Abstract:Causal representation learning seeks to uncover latent, high-level causal representations from low-level observed data. It is particularly good at predictions under unseen distribution shifts, because these shifts can generally be interpreted as consequences of interventions. Hence leveraging {seen} distribution shifts becomes a natural strategy to help identifying causal representations, which in turn benefits predictions where distributions are previously {unseen}. Determining the types (or conditions) of such distribution shifts that do contribute to the identifiability of causal representations is critical. This work establishes a {sufficient} and {necessary} condition characterizing the types of distribution shifts for identifiability in the context of latent additive noise models. Furthermore, we present partial identifiability results when only a portion of distribution shifts meets the condition.

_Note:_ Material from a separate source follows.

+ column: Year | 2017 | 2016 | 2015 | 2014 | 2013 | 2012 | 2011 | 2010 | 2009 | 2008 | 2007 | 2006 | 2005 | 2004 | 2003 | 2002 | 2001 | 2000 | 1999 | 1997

In addition, we extend our findings to latent post-nonlinear causal models. We translate our findings into a practical algorithm, allowing for the acquisition of reliable latent causal representations. Our algorithm, guided by our underlying theory, has demonstrated outstanding performance across a diverse range of synthetic and real-world datasets. The empirical observations align closely with the theoretical findings, affirming the robustness and effectiveness of our approach.